### CONSIGNE 1
D'après l'extrait sur les fratries célèbres, qui a mené l'enquête publiée dans «Frères et sœurs de pouvoir» ?
### CONSIGNE 2
Modifiez l'extrait sur les fratries célèbres en reprenant tout ce qui va de « - Mais cela » jusqu'à « un facteur d’émulation. », avec « contraint » à la place de « condamné ».
### CONSIGNE 3
Énumérez tous les points que l'extrait sur les fratries célèbres présente sous le titre « L'essentiel ».

«Frères et sœurs de pouvoir»: «Quand on a un frère ou une sœur connu, on n’est plus regardé pour soi-même»
INTERVIEW•Dans «Frères et sœurs de pouvoir» qui paraît ce mardi, Katia Chapoutier a mené une enquête sur les fratries célèbres
Propos recueillis par Delphine Bancaud
L'essentiel
- La notoriété d’un frère ou d’une sœur est bien acceptée si l’on s’est réalisé professionnellement ailleurs.
- Mais cela signifie aussi être condamné à être approché par des gens par intérêt.
- La notoriété d’une sœur ou d’un frère peut également être, dans certains cas, un facteur d’émulation.

[Listes de positions articulaires]
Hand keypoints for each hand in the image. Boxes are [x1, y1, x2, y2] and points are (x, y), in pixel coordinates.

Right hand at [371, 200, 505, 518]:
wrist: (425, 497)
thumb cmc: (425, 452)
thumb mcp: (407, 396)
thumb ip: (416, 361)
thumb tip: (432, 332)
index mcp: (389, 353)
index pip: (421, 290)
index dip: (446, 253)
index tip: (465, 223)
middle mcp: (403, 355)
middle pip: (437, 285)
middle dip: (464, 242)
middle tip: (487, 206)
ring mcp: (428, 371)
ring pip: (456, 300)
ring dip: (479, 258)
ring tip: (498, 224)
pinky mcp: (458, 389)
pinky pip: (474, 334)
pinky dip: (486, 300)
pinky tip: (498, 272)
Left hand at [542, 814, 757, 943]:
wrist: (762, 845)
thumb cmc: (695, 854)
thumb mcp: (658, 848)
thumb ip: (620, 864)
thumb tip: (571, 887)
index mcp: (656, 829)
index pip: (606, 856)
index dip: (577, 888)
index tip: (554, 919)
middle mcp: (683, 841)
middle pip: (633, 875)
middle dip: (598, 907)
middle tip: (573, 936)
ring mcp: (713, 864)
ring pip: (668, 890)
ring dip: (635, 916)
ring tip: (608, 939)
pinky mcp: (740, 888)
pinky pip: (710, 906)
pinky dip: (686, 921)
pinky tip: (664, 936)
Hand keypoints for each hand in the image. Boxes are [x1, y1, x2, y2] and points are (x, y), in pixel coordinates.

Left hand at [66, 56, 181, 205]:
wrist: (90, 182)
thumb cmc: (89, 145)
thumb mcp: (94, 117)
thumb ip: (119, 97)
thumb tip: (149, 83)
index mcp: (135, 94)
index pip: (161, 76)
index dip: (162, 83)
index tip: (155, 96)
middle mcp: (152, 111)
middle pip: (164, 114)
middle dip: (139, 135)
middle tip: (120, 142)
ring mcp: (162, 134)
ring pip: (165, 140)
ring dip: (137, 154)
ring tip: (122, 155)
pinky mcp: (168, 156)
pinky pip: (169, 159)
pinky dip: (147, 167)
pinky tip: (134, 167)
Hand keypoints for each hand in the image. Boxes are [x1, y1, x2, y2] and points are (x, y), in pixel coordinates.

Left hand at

...

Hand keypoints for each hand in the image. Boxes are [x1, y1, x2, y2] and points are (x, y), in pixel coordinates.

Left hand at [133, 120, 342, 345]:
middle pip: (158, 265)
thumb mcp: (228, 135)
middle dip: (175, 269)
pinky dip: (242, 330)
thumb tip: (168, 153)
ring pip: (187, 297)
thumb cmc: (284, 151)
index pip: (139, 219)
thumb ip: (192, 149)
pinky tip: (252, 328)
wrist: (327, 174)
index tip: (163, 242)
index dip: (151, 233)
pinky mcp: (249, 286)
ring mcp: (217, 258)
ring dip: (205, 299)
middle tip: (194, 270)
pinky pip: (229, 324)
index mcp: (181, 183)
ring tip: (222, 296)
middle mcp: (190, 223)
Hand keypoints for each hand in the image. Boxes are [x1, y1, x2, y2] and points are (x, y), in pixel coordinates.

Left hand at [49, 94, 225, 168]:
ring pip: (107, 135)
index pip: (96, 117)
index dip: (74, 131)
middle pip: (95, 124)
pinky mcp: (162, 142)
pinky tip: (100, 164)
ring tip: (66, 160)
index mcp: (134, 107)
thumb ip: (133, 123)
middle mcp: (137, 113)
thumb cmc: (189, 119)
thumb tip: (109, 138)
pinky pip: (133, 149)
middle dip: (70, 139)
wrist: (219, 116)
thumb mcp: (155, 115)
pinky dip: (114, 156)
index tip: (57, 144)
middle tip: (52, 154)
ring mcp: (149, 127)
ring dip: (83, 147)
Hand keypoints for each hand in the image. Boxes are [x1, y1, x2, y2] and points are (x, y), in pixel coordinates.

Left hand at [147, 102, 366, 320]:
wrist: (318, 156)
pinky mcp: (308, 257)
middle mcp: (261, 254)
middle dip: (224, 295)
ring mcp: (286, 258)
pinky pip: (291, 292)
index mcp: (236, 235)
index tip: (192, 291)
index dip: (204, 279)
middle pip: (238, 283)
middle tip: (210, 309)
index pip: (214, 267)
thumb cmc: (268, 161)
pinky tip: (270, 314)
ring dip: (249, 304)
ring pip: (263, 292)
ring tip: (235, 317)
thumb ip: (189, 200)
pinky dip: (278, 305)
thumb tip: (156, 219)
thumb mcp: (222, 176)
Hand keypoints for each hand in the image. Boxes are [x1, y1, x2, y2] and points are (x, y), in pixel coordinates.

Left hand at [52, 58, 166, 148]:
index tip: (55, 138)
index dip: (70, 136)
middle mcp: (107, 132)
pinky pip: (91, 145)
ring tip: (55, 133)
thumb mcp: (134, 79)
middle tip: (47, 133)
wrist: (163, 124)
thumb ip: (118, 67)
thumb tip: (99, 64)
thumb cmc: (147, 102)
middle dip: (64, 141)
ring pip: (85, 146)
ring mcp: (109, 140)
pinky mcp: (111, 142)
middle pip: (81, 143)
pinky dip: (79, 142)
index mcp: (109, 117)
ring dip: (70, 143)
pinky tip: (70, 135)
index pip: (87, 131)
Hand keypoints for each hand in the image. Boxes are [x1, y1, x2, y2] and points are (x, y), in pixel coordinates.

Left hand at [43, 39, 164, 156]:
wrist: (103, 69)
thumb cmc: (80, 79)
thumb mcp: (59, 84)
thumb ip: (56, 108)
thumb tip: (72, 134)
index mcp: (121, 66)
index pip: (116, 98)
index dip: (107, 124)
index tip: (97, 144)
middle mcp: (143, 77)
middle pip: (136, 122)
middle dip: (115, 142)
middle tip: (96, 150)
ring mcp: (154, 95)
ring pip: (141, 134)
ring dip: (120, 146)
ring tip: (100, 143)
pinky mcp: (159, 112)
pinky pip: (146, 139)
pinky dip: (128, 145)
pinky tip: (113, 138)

---

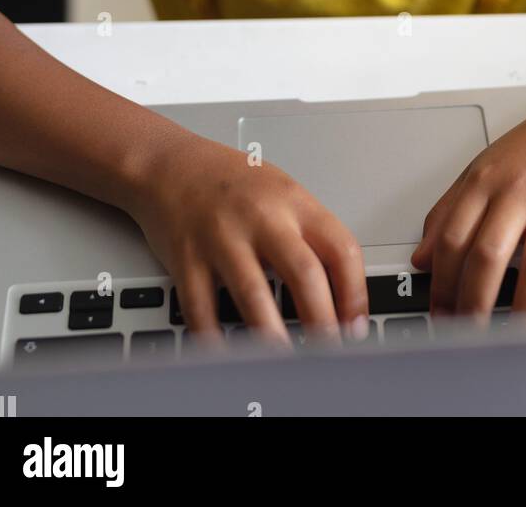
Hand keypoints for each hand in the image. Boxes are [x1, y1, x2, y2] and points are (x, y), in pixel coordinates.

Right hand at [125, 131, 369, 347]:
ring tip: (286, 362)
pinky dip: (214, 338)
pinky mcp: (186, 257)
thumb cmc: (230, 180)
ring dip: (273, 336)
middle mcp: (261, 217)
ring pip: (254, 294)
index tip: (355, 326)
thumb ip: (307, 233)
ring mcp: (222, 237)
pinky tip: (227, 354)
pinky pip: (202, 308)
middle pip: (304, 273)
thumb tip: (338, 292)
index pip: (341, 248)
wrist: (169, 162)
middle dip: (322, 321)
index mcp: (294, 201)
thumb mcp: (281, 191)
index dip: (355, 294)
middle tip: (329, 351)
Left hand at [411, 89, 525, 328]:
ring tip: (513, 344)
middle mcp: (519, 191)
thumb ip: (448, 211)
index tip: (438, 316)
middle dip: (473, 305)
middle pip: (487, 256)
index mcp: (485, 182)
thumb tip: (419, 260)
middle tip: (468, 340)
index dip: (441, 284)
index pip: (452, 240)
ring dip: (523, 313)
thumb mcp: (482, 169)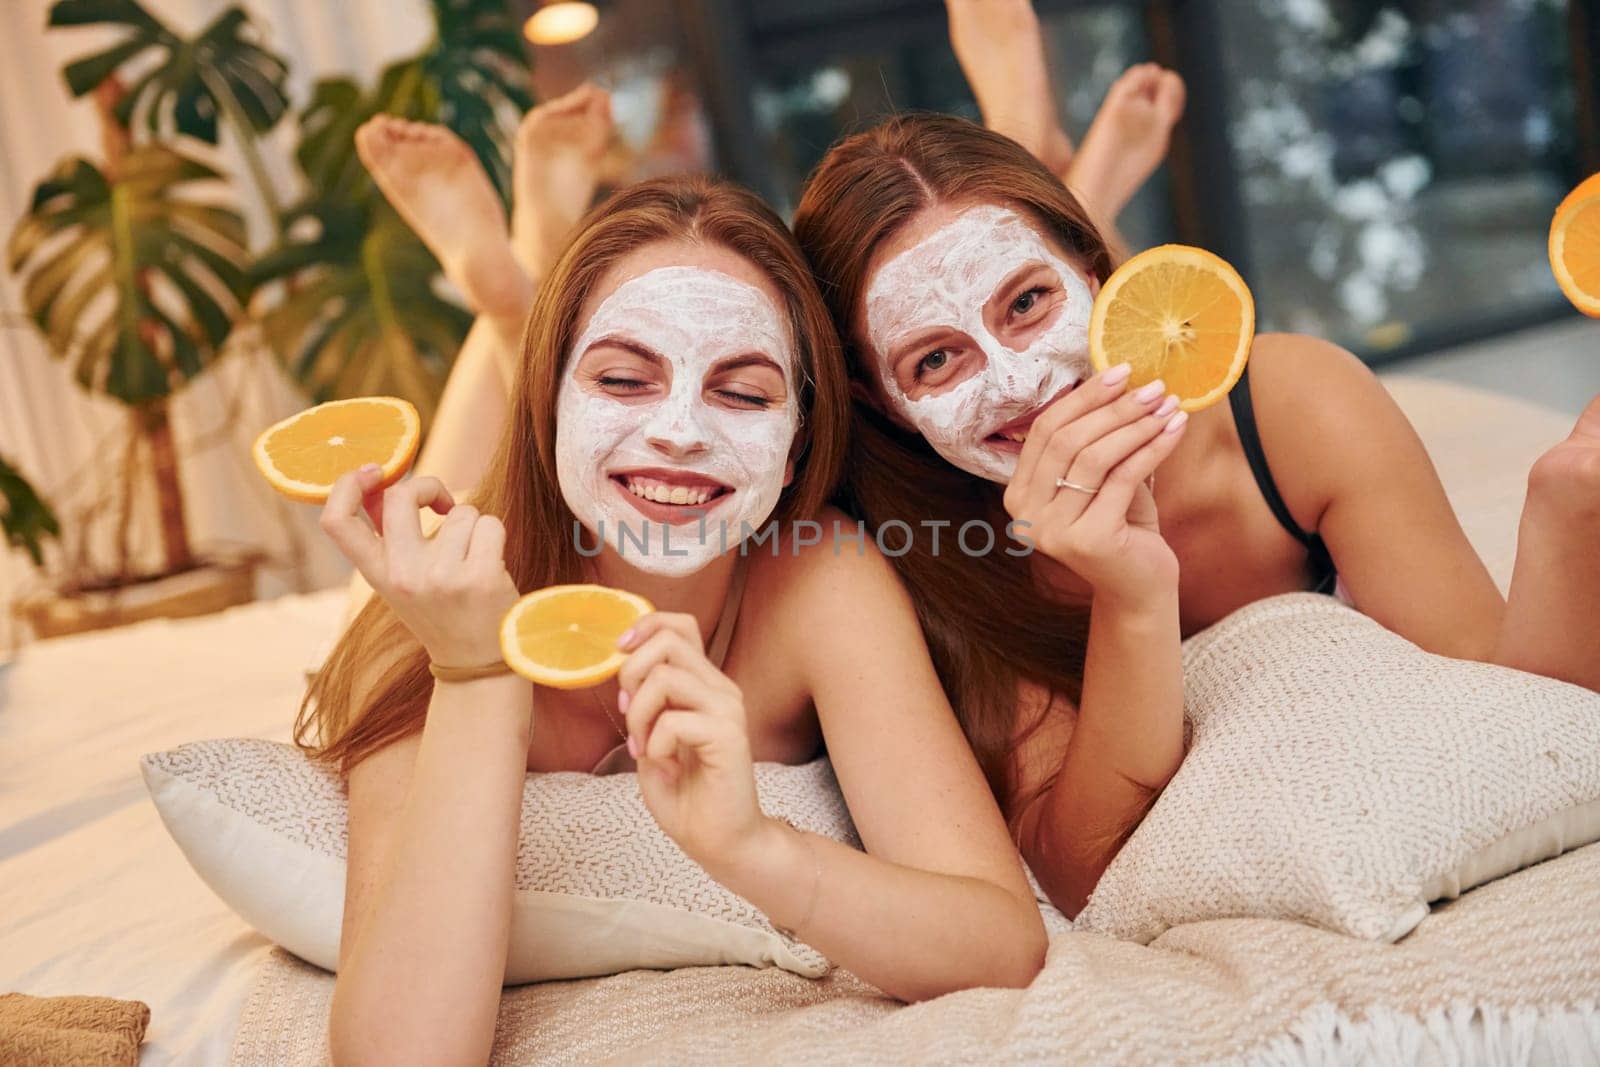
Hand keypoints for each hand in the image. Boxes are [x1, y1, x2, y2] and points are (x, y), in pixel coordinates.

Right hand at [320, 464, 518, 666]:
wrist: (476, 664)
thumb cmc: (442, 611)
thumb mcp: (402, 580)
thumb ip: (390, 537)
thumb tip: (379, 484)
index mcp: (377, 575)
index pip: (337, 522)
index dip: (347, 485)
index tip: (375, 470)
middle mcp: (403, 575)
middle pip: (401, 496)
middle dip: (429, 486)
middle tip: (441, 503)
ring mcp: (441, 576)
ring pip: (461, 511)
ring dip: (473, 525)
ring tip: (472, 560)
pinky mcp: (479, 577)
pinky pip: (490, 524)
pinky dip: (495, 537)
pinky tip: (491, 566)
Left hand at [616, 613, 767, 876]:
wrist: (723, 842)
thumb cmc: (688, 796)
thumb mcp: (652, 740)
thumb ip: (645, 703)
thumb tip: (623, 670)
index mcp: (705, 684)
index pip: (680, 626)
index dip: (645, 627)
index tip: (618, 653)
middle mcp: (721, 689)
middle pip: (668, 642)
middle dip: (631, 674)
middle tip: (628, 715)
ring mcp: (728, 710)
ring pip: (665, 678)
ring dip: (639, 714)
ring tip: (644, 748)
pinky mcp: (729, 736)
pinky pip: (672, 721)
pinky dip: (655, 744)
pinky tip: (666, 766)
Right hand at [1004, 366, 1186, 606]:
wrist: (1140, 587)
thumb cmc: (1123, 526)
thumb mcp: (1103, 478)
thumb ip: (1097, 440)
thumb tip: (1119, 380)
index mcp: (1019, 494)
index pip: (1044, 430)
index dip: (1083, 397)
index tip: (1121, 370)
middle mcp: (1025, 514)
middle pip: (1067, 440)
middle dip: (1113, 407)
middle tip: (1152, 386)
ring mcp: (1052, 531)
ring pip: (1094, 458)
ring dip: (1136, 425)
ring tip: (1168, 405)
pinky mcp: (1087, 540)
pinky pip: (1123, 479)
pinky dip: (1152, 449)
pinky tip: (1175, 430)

### RÉPONSE 1
Katia Chapoutier.

### RÉPONSE 2
- Mais cela signifie aussi être contraint à être approché par des gens par intérêt.
- La notoriété d’une sœur ou d’un frère peut également être, dans certains cas, un facteur d’émulation.

### RÉPONSE 3
- La notoriété d’un frère ou d’une sœur est bien acceptée si l’on s’est réalisé professionnellement ailleurs.
- Mais cela signifie aussi être condamné à être approché par des gens par intérêt.
- La notoriété d’une sœur ou d’un frère peut également être, dans certains cas, un facteur d’émulation.